L'ESMA demande aux banques de traiter les dérivés dans l'UE après le Brexit
Crédit photo © Reuters

LONDRES (Reuters) - Les banques de l'Union européenne devront utiliser des plates-formes de transactions situées dans l'UE pour traiter des produits dérivés à partir du 1er janvier, a annoncé mercredi l'Autorité européenne des marchés de titres (ESMA).

La nouvelle réglementation (derivatives trading obligation, DTO) applicable à l'expiration de la période de transition post-Brexit, le 31 décembre, implique que les investisseurs devront recourir à une plate-forme de swaps installée au sein de l'Union ou dans un pays extérieur à celle-ci mais bénéficiant de l'"équivalence", ce qui est le cas des Etats-Unis.

Elle signifie que les filiales de banques de l'UE installées à Londres risquent de se trouver confrontées à des exigences européennes et britanniques contradictoires, chaque partie exigeant le recours à une plate-forme basée sur son sol.

"L'ESMA reconnaît que cette approche crée des difficultés pour certaines contreparties de l'UE, particulièrement les filiales de sociétés d'investissement de l'UE au Royaume-Uni", écrit d'ailleurs l'autorité européenne.

"Cependant, l'ESMA considère que les contreparties de l'UE peuvent honorer leurs obligations dans le cadre de la DTO en effectuant des transactions sur des plates-formes de transactions de l'UE ou des plates-formes de transactions éligibles de pays tiers, et cette situation est avant tout une conséquence de la manière dont le Royaume-Uni a choisi de mettre en oeuvre la DTO."

Le secteur des produits dérivés financiers et le gouvernement britannique réclament à l'UE, afin d'éviter un conflit réglementaire, l'octroi de l'équivalence à Londres ou au moins un mécanisme juridique levant ce risque.

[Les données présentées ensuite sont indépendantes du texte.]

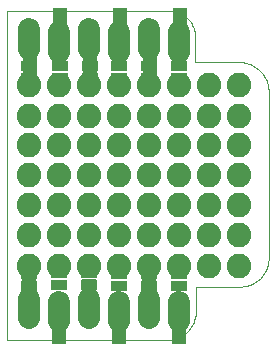
<source format=gbs>
G75*
G70*
%OFA0B0*%
%FSLAX24Y24*%
%IPPOS*%
%LPD*%
%AMOC8*
5,1,8,0,0,1.08239X$1,22.5*
%
%ADD10C,0.0000*%
%ADD11R,0.0474X0.0867*%
%ADD12C,0.0720*%
%ADD13C,0.0820*%
%ADD14R,0.0580X0.0330*%
D10*
X014712Y012689D02*
X014712Y014461D01*
X014716Y014461D01*
X014716Y021941D01*
X014711Y021926D01*
X014711Y023658D01*
X020059Y023657D01*
X020058Y023657D02*
X020115Y023661D01*
X020172Y023660D01*
X020229Y023656D01*
X020285Y023648D01*
X020341Y023637D01*
X020396Y023622D01*
X020450Y023603D01*
X020502Y023581D01*
X020553Y023555D01*
X020602Y023526D01*
X020649Y023494D01*
X020694Y023459D01*
X020736Y023421D01*
X020776Y023381D01*
X020814Y023338D01*
X020848Y023292D01*
X020879Y023245D01*
X020907Y023195D01*
X020932Y023144D01*
X020954Y023091D01*
X020971Y023037D01*
X020986Y022982D01*
X020996Y022926D01*
X021003Y022870D01*
X021003Y021953D01*
X022464Y021961D01*
X022526Y021959D01*
X022587Y021953D01*
X022648Y021944D01*
X022709Y021930D01*
X022768Y021913D01*
X022826Y021892D01*
X022883Y021867D01*
X022938Y021839D01*
X022991Y021808D01*
X023042Y021773D01*
X023091Y021735D01*
X023138Y021694D01*
X023181Y021651D01*
X023222Y021604D01*
X023260Y021555D01*
X023295Y021504D01*
X023326Y021451D01*
X023354Y021396D01*
X023379Y021339D01*
X023400Y021281D01*
X023417Y021222D01*
X023431Y021161D01*
X023440Y021100D01*
X023446Y021039D01*
X023448Y020977D01*
X023448Y015446D01*
X023449Y015446D02*
X023447Y015385D01*
X023441Y015325D01*
X023432Y015265D01*
X023419Y015206D01*
X023402Y015148D01*
X023381Y015091D01*
X023357Y015035D01*
X023330Y014981D01*
X023299Y014929D01*
X023265Y014879D01*
X023228Y014831D01*
X023187Y014785D01*
X023145Y014743D01*
X023099Y014702D01*
X023051Y014665D01*
X023001Y014631D01*
X022949Y014600D01*
X022895Y014573D01*
X022839Y014549D01*
X022782Y014528D01*
X022724Y014511D01*
X022665Y014498D01*
X022605Y014489D01*
X022545Y014483D01*
X022484Y014481D01*
X021019Y014472D01*
X021019Y013661D01*
X021020Y013661D02*
X021018Y013600D01*
X021012Y013540D01*
X021003Y013480D01*
X020990Y013421D01*
X020973Y013363D01*
X020952Y013306D01*
X020928Y013250D01*
X020901Y013196D01*
X020870Y013144D01*
X020836Y013094D01*
X020799Y013046D01*
X020758Y013000D01*
X020716Y012958D01*
X020670Y012917D01*
X020622Y012880D01*
X020572Y012846D01*
X020520Y012815D01*
X020466Y012788D01*
X020410Y012764D01*
X020353Y012743D01*
X020295Y012726D01*
X020236Y012713D01*
X020176Y012704D01*
X020116Y012698D01*
X020055Y012696D01*
X020055Y012697D02*
X014712Y012689D01*
D11*
X016452Y013016D03*
X017452Y014316D03*
X018452Y013016D03*
X019452Y014316D03*
X020452Y013016D03*
X015452Y014316D03*
X015480Y022038D03*
X016480Y023338D03*
X017480Y022038D03*
X018480Y023338D03*
X019480Y022038D03*
X020480Y023338D03*
D12*
X020474Y022957D02*
X020474Y022317D01*
X019474Y022417D02*
X019474Y023057D01*
X018474Y022957D02*
X018474Y022317D01*
X017474Y022417D02*
X017474Y023057D01*
X016474Y022957D02*
X016474Y022317D01*
X015474Y022417D02*
X015474Y023057D01*
X015457Y014080D02*
X015457Y013440D01*
X016457Y013340D02*
X016457Y013980D01*
X017457Y014080D02*
X017457Y013440D01*
X018457Y013340D02*
X018457Y013980D01*
X019457Y014080D02*
X019457Y013440D01*
X020457Y013340D02*
X020457Y013980D01*
D13*
X020471Y015185D03*
X021471Y015185D03*
X022471Y015185D03*
X022467Y016199D03*
X021467Y016199D03*
X020467Y016199D03*
X019467Y016199D03*
X018467Y016199D03*
X017467Y016199D03*
X016467Y016199D03*
X015467Y016199D03*
X015467Y017194D03*
X016467Y017194D03*
X017467Y017194D03*
X018467Y017194D03*
X019467Y017194D03*
X020467Y017194D03*
X021467Y017194D03*
X022467Y017194D03*
X022467Y018195D03*
X021467Y018195D03*
X020467Y018195D03*
X019467Y018195D03*
X018467Y018195D03*
X017467Y018195D03*
X016467Y018195D03*
X015467Y018195D03*
X015467Y019196D03*
X016467Y019196D03*
X017467Y019196D03*
X018467Y019196D03*
X019467Y019196D03*
X020467Y019196D03*
X021467Y019196D03*
X022467Y019196D03*
X022468Y020182D03*
X021468Y020182D03*
X020468Y020182D03*
X019468Y020182D03*
X018468Y020182D03*
X017468Y020182D03*
X016468Y020182D03*
X015468Y020182D03*
X015470Y021189D03*
X016470Y021189D03*
X017470Y021189D03*
X018470Y021189D03*
X019470Y021189D03*
X020470Y021189D03*
X021470Y021189D03*
X022470Y021189D03*
X019471Y015185D03*
X018471Y015185D03*
X017471Y015185D03*
X016471Y015185D03*
X015471Y015185D03*
D14*
X015456Y014912D03*
X015456Y014512D03*
X016465Y014523D03*
X016465Y014923D03*
X017469Y014929D03*
X017469Y014529D03*
X018474Y014519D03*
X018474Y014919D03*
X019446Y014913D03*
X019446Y014513D03*
X020468Y014513D03*
X020468Y014913D03*
X020472Y021436D03*
X020472Y021836D03*
X019474Y021830D03*
X019474Y021430D03*
X018470Y021436D03*
X018470Y021836D03*
X017483Y021836D03*
X017483Y021436D03*
X016477Y021436D03*
X016477Y021836D03*
X015470Y021829D03*
X015470Y021429D03*
M02*

</source>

Mais Bruxelles n'a pour l'instant pas accordé cette équivalence pour les dérivés.

Côté britannique, la Financial Conduct Authority (FCA) a précisé qu'elle n'entendait pas modifier son approche du dossier pour l'instant.

"L'équivalence mutuelle serait la meilleure manière d'éviter des perturbations de marché et de respecter les engagements internationaux du G20", estime-t-elle.

Les discussions commerciales en cours entre Londres et Bruxelles ne couvrent pas les services financiers mais un compromis pourrait faciliter la recherche d'un accord sur ce dossier.

Pour l'International Swaps and Derivatives Association (ISDA), principale fédération des acteurs du marché des dérivés, l'absence d'équivalence se traduirait par une dégradation de la liquidité et une hausse des coûts.